==== Material provided

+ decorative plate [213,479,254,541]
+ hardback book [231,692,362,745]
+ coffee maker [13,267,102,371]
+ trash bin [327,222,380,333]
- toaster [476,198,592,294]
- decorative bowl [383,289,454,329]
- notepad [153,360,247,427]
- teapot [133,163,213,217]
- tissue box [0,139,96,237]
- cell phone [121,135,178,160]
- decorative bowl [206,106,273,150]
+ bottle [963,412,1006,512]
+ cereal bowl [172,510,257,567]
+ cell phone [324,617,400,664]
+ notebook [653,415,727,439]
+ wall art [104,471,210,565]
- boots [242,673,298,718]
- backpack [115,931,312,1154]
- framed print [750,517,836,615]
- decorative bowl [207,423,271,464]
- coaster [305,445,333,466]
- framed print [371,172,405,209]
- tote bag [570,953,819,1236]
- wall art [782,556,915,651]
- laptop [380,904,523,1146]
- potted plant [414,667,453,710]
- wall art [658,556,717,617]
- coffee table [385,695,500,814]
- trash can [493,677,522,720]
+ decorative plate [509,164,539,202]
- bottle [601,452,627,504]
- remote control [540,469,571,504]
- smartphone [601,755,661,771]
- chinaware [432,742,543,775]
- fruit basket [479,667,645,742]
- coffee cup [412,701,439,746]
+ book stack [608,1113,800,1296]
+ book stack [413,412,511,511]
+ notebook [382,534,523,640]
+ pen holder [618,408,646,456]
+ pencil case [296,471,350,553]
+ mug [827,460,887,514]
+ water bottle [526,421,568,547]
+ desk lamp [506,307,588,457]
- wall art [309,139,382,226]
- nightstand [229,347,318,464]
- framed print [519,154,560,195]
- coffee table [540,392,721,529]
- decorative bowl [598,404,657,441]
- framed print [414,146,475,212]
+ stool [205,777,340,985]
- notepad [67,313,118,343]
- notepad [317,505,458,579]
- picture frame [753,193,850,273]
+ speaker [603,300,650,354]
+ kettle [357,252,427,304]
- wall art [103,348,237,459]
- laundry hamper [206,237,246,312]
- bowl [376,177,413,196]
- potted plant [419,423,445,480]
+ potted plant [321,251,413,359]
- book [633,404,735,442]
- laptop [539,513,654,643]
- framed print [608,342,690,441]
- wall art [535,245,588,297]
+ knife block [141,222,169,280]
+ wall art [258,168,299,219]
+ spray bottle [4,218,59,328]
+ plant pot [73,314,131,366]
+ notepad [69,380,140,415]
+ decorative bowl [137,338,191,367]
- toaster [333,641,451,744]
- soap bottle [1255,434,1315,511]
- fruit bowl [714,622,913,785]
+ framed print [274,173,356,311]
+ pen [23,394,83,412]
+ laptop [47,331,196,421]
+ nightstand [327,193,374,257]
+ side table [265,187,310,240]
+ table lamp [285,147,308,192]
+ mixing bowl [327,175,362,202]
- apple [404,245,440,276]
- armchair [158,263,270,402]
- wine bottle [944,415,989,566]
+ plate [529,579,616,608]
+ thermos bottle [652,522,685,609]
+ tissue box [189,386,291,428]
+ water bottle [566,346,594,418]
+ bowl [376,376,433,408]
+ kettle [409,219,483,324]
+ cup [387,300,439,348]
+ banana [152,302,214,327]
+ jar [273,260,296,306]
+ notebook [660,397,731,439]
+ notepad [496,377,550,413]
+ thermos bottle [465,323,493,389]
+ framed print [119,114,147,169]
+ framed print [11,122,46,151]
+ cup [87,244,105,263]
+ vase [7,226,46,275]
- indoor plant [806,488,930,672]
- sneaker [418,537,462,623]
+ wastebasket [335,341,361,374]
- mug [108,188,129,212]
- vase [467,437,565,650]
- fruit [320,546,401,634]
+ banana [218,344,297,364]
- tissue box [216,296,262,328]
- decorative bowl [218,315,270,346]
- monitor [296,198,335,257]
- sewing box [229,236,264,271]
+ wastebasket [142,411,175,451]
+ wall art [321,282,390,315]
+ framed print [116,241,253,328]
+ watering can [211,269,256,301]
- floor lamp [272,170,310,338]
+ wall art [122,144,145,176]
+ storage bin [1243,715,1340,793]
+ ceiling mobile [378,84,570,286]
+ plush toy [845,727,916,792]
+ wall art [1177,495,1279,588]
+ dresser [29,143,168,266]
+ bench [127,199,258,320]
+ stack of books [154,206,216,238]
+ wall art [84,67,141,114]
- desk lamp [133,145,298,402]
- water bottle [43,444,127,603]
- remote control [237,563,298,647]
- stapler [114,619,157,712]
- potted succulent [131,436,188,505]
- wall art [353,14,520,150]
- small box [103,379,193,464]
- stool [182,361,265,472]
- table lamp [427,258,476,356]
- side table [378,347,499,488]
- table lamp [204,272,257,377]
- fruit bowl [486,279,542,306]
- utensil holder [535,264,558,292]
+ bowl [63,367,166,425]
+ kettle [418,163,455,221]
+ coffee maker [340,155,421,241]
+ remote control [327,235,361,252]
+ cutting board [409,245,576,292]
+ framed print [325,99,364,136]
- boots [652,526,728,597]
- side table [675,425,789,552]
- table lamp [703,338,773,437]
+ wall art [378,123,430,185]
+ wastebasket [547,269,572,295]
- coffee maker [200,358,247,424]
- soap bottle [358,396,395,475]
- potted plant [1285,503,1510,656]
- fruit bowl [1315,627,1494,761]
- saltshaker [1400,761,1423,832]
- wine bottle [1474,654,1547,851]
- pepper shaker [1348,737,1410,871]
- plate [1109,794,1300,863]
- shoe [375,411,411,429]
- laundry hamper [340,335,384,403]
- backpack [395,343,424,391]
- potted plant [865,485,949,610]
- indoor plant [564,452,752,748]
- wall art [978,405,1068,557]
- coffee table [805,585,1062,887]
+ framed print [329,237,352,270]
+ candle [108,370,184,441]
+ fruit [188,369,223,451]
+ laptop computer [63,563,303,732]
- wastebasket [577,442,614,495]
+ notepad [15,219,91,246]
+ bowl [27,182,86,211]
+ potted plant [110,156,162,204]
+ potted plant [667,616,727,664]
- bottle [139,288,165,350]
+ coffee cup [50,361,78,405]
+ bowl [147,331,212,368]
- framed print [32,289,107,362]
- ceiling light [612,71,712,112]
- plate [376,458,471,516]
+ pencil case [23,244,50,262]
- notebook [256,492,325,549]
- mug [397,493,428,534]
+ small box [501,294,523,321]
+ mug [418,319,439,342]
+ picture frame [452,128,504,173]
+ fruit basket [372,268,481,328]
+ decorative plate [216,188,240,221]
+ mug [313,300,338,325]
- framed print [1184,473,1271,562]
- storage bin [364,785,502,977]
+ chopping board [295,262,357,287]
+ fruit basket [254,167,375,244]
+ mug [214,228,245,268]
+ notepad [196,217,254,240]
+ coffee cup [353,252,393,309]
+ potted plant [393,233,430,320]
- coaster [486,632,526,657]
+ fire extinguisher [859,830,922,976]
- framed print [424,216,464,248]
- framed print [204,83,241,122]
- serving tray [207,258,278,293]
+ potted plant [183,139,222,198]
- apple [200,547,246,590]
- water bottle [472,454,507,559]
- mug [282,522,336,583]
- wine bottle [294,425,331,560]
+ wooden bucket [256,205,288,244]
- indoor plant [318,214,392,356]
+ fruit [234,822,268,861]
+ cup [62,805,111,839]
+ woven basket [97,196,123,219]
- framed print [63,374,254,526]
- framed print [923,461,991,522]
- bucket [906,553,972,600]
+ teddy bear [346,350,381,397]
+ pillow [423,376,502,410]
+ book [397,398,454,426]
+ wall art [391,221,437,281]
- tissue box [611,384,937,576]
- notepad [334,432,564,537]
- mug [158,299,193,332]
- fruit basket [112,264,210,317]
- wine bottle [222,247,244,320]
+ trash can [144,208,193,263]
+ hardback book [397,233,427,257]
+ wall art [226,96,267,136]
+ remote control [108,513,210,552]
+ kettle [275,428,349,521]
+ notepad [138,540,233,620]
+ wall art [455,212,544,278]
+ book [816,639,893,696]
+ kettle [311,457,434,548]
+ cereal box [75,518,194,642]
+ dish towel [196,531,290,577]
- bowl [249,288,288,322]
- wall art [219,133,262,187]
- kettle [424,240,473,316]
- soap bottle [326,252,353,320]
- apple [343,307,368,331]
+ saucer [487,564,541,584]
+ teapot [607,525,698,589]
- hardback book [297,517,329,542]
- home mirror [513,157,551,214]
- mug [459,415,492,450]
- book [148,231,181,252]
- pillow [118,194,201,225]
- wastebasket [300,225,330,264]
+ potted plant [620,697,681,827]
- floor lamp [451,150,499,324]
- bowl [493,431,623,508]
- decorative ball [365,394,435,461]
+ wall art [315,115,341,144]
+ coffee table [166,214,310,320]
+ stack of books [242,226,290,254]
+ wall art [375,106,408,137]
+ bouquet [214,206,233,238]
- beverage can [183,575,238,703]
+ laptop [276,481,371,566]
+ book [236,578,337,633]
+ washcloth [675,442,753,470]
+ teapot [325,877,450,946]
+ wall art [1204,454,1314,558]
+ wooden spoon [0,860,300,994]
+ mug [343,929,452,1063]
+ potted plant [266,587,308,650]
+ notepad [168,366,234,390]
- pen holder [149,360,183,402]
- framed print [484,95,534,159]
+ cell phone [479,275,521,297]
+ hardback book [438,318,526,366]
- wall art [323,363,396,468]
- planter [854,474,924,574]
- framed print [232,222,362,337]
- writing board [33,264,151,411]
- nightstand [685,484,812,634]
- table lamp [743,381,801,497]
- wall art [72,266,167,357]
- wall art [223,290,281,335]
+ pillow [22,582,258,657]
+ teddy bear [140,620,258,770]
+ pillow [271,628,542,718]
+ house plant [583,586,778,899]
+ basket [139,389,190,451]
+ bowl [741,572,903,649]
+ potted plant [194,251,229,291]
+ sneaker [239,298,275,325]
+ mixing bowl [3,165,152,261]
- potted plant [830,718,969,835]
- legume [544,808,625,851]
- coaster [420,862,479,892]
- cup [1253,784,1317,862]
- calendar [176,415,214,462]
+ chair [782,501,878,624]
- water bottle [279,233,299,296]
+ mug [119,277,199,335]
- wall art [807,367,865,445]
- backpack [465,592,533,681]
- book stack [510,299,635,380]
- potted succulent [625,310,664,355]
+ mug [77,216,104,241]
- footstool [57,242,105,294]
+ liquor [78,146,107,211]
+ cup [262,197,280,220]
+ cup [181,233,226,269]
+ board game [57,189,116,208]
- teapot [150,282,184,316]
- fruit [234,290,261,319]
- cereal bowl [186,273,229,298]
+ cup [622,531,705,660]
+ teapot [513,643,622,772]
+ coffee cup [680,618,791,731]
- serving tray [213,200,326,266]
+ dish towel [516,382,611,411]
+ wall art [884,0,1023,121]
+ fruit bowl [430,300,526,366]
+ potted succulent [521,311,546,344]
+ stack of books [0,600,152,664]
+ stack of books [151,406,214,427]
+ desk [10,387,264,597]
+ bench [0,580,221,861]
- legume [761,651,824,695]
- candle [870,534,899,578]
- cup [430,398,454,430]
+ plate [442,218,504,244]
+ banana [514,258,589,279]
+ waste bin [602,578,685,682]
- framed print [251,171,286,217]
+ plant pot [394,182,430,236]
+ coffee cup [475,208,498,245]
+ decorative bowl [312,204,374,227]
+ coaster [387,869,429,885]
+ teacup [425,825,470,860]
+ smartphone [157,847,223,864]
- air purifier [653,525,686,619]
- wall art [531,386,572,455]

========

What to do:
Only the lines from the start of the data to the line holding "- remote control [540,469,571,504]" are wanted; return them exactly, both ends included.

Problem solution:
+ decorative plate [213,479,254,541]
+ hardback book [231,692,362,745]
+ coffee maker [13,267,102,371]
+ trash bin [327,222,380,333]
- toaster [476,198,592,294]
- decorative bowl [383,289,454,329]
- notepad [153,360,247,427]
- teapot [133,163,213,217]
- tissue box [0,139,96,237]
- cell phone [121,135,178,160]
- decorative bowl [206,106,273,150]
+ bottle [963,412,1006,512]
+ cereal bowl [172,510,257,567]
+ cell phone [324,617,400,664]
+ notebook [653,415,727,439]
+ wall art [104,471,210,565]
- boots [242,673,298,718]
- backpack [115,931,312,1154]
- framed print [750,517,836,615]
- decorative bowl [207,423,271,464]
- coaster [305,445,333,466]
- framed print [371,172,405,209]
- tote bag [570,953,819,1236]
- wall art [782,556,915,651]
- laptop [380,904,523,1146]
- potted plant [414,667,453,710]
- wall art [658,556,717,617]
- coffee table [385,695,500,814]
- trash can [493,677,522,720]
+ decorative plate [509,164,539,202]
- bottle [601,452,627,504]
- remote control [540,469,571,504]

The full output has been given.